My warranty recently expired on my Dell Inspiron 1545 and wouldn't ya know, now I'm getting an error message, if you will. Dell's tech support is no help without the money to extend the warranty, so can anyone help me on this? Little back story, apparently one day while I was at work, my daughter wasn't being supervised by the sitter, and was allowed into my bedroom and messed with my laptop. Now, the prongs inside where my ac adapter plugs in are bent and over the weekend, I've been getting this message.... can someone please help me? How do I fix this w/out spending a ton of money or having to throw away a computer less than a year old?


----------



## cEElint (Oct 6, 2009)

AC Power Adapter Type Cannot Be Determined - Laptop General Hardware Forum - Laptop - Dell Community

and

http://www.laptops-battery.co.uk/blog/dell-ac-power-adapter-type-cannot-be-determined-solution/


----------



## ThaLadyPit (Oct 12, 2008)

Well, after reading that, it seems that I'm SOL b/c I don't know how to take apart the "brick" as it's called to remove the chip they speak of. So, $1200+ later, I'm screwed. How nice, and thank you Dell for your Epic Failure! Just decided to hook up my printer today, that's supposed to be able to be set up wireless, and that's not working right either!
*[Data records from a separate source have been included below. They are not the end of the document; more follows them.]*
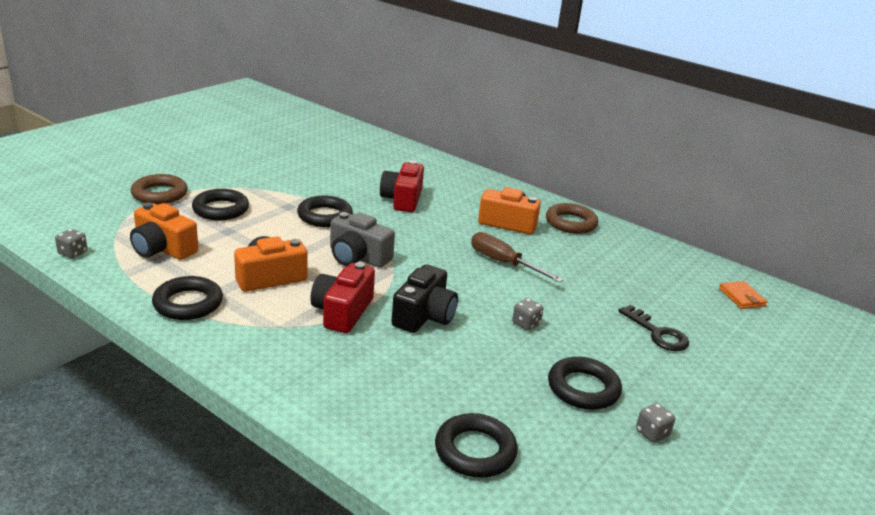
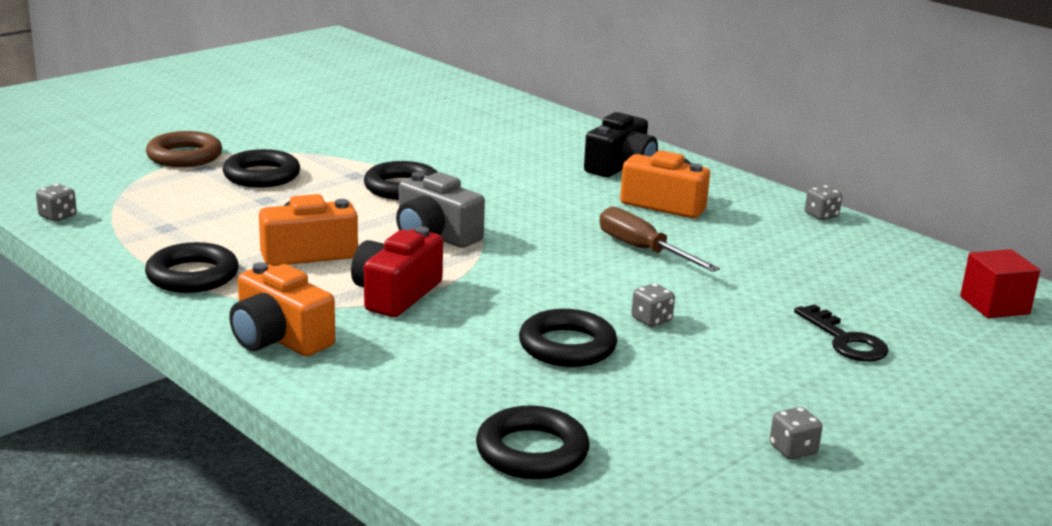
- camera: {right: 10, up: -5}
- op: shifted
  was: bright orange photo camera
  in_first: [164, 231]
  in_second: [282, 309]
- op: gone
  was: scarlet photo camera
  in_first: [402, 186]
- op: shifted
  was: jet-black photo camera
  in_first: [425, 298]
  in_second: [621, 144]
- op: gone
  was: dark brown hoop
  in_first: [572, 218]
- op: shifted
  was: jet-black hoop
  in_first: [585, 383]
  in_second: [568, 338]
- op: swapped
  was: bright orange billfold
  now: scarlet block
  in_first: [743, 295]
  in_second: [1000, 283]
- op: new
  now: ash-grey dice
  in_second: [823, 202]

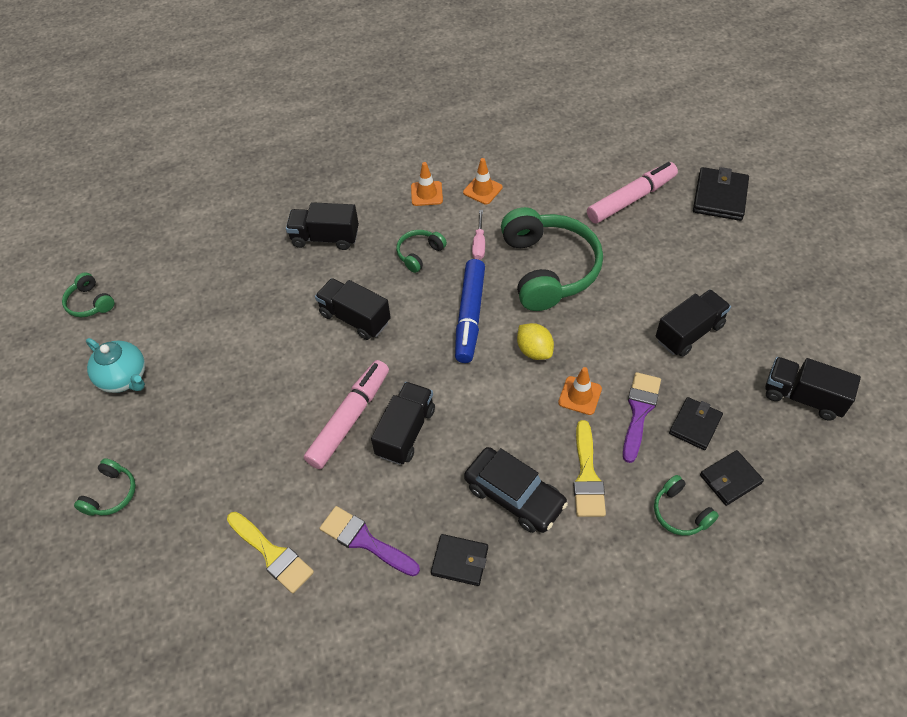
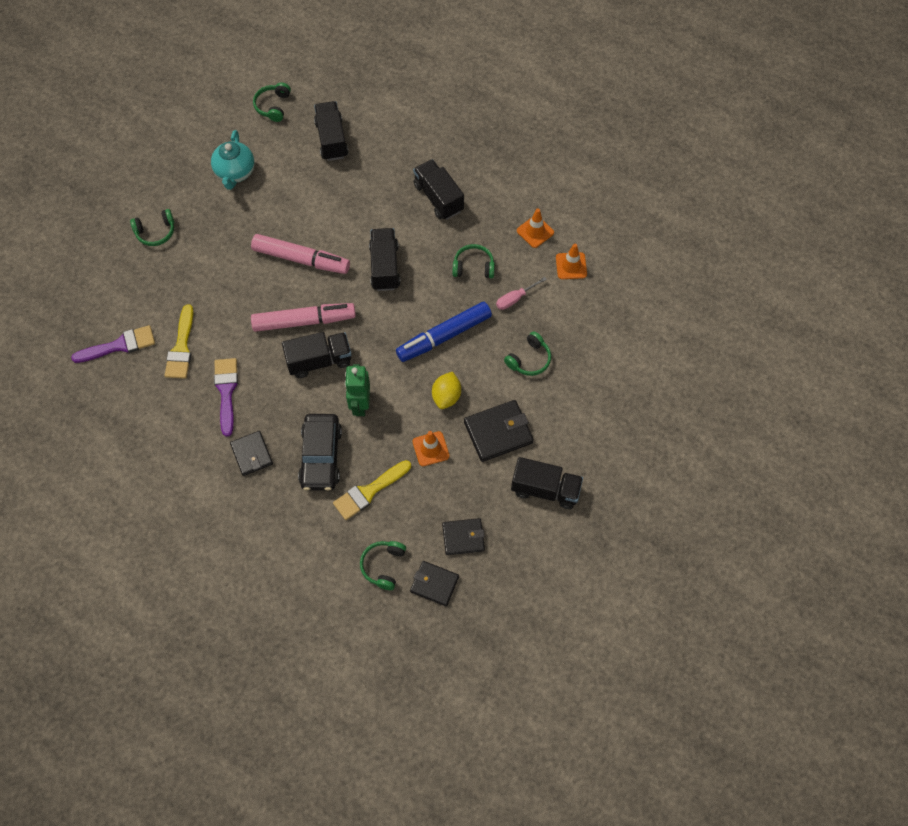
- camera: {right: 50, up: 10}
- op: scaled
  was: leaf-green headphones
  in_first: [552, 259]
  in_second: [527, 353]
  ratio: 0.45
- op: shifted
  was: pink marker pen
  in_first: [632, 193]
  in_second: [300, 254]
- op: shifted
  was: purple paint brush
  in_first: [642, 417]
  in_second: [113, 344]
- op: shifted
  was: jet-black billfold
  in_first: [721, 194]
  in_second: [499, 431]
- op: shifted
  was: jet-black truck
  in_first: [813, 388]
  in_second: [331, 131]
- op: new
  now: leaf-green toy robot
  in_second: [357, 390]

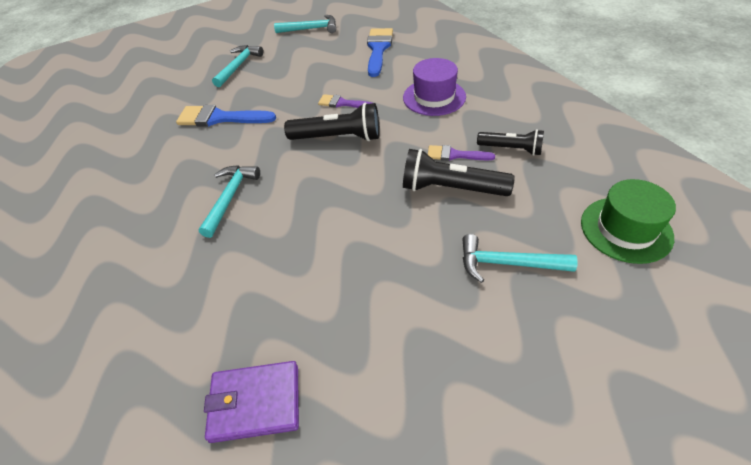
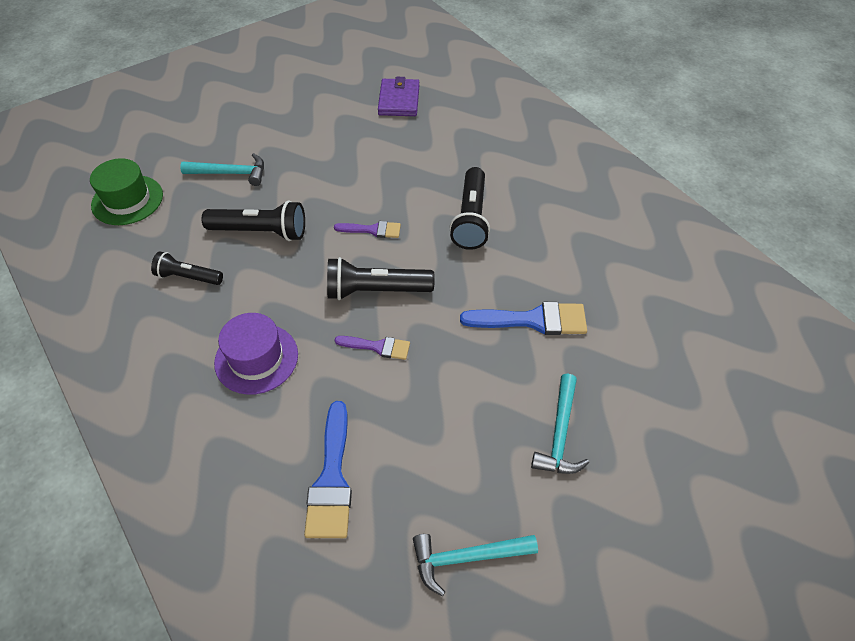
- camera: {right: 170, up: 5}
- op: swapped
  was: teal carpenter's hammer
  now: jet-black pocket torch
  in_first: [229, 201]
  in_second: [470, 208]
- op: rotated
  was: purple billfold
  in_first: [251, 402]
  in_second: [398, 96]
  clockwise: -75
- op: shifted
  was: purple paint brush
  in_first: [461, 153]
  in_second: [367, 229]

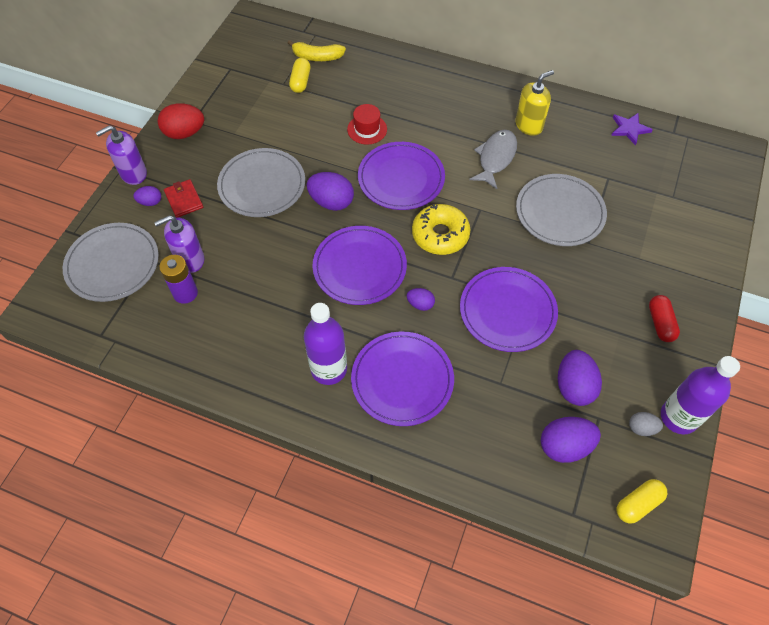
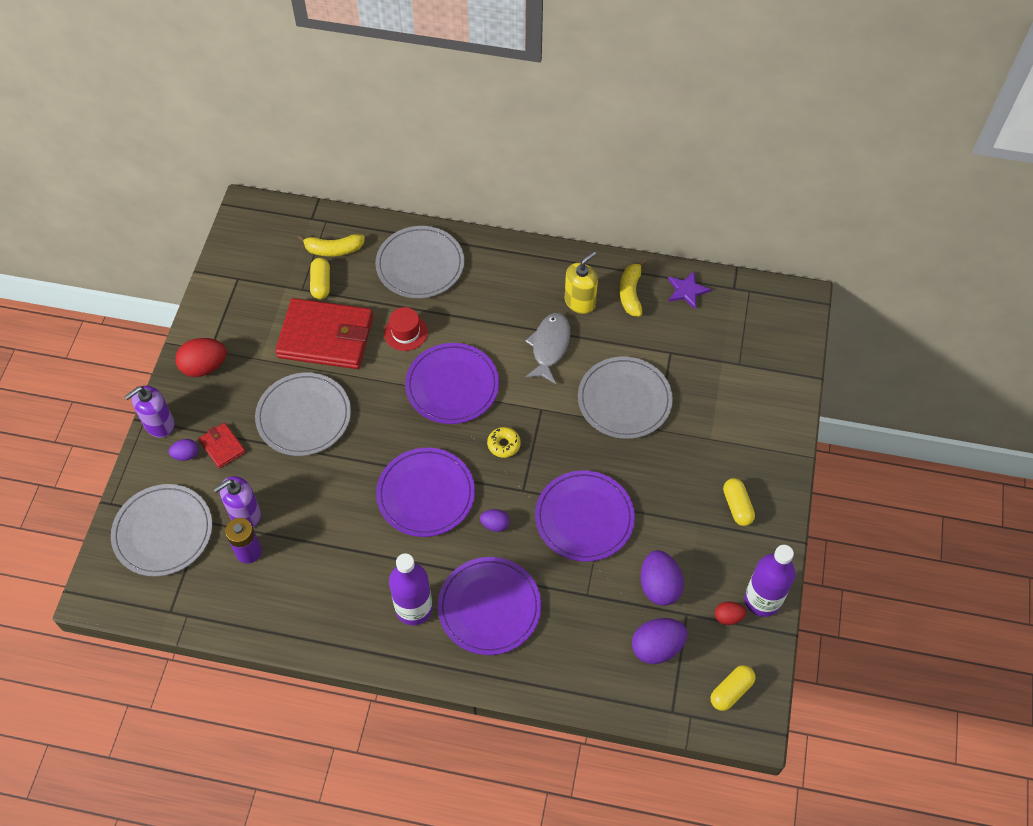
- camera: {right: -10, up: 0}
- op: gone
  was: purple toy egg
  in_first: [330, 191]
- op: scaled
  was: bright yellow glazed donut
  in_first: [441, 229]
  in_second: [504, 442]
  ratio: 0.55
- op: repainted
  was: ash-grey toy egg
  now: scarlet toy egg
  in_first: [646, 424]
  in_second: [730, 613]
- op: repainted
  was: scarlet capsule
  now: bright yellow capsule
  in_first: [664, 318]
  in_second: [739, 502]
- op: new
  now: scarlet billfold
  in_second: [324, 333]
- op: new
  now: ash-grey plate
  in_second: [419, 262]
- op: new
  now: bright yellow toy banana
  in_second: [633, 287]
The information Dell provides is very limited and the links it tells me to click on or the options to select don't exist. How wonderful is that!? I think it's needless to say that I'm extremely aggravated at the moment lol. But thanks for your help anyways. It is greatly appreciated.


----------



## cEElint (Oct 6, 2009)

buy another power brick...


----------



## cEElint (Oct 6, 2009)

is this what yours looks like?
Amazon.com: NEW DELL MADE OEM/ORIGINAL/GENUINE Inspiron 1545 Slim-Line Laptop AC Adapter Charger : DELL P/N: PA-3E PA3E 90w 90watt 90 watt 19.5V 4.62A Laptop Notebook Computer Ultra Extra Slim Design Battery Charger Power Supply Portable Charger Adap

its worth a shot, cheaper than a new laptop


----------



## stonerreakinhavok (May 22, 2011)

power bricks are pretty cheap just get a new one


----------



## ThaLadyPit (Oct 12, 2008)

No Clint, mine is a standard 65W AC adapter. My computer didn't charge at all last night, and upon waking it up from hibernation, I got the "extended" version of the message, if you will, about the adapter not being recognized and to hit F3 to not see the message again, or F1 to continue, and a few other options. So my computer is going down the crapper b/c I can't afford to replace the adapter. So, if nobody sees me around for a while, you'll know why. I can pull up GP on my phone, but it takes forever and I probably won't bother with that lol.


----------



## circlemkennels (Aug 29, 2010)

dang bev! that really sux!! i feel ya though... my kids are always monkeyin with my stuff


----------



## ThaLadyPit (Oct 12, 2008)

Aw Jessie! I'm gonna miss you and the Circle M gang! Good thing we live close enough to see each other at work lol.


----------



## bahamutt99 (May 14, 2008)

Have you tried taking it to Best Buy and having Geek Squad look at it? They can tell you stuff for free. Doesn't mean you'll get an answer you want to hear. But they explained to me why I couldn't access my new TB hard drive that I installed after tax time, and from their info I was able to fix it myself. For free, unless you count the cost of gas and my precious, precious time to drive down there.


----------



## ames (Jun 6, 2010)

whats your make and model. We have tons of bricks sitting around, let me know and I will see if one will work, that way you dont have to spend money to find out that's not the problem... I now it's a DELL 65Watt or higher, but if you give me the make and model, I can search and see if one will work...


----------



## ThaLadyPit (Oct 12, 2008)

bahamutt99 said:


> Have you tried taking it to Best Buy and having Geek Squad look at it? They can tell you stuff for free. Doesn't mean you'll get an answer you want to hear. But they explained to me why I couldn't access my new TB hard drive that I installed after tax time, and from their info I was able to fix it myself. For free, unless you count the cost of gas and my precious, precious time to drive down there.


No, I haven't because the nearest Best Buy is in Knoxville (a 45 minute to an hour drive away) and I don't have the time or gas to drive that far right now.



ames said:


> whats your make and model. We have tons of bricks sitting around, let me know and I will see if one will work, that way you dont have to spend money to find out that's not the problem... I now it's a DELL 65Watt or higher, but if you give me the make and model, I can search and see if one will work...


My computer is a Dell Inspiron 1545 with a 65W Dell adapter (came with the computer). I'd really appreciate that if you have one to spare. Now the issue is fixing the part on the computer where the adapter plugs in b/c my daughter managed to bend one of the prongs inside it due to not being supervised properly while I was at work.


----------



## ames (Jun 6, 2010)

Oh crap!! You should be able to use a screw driver or knife and carefully bend it straight again. PM me your address and I will look when I am in tonight


----------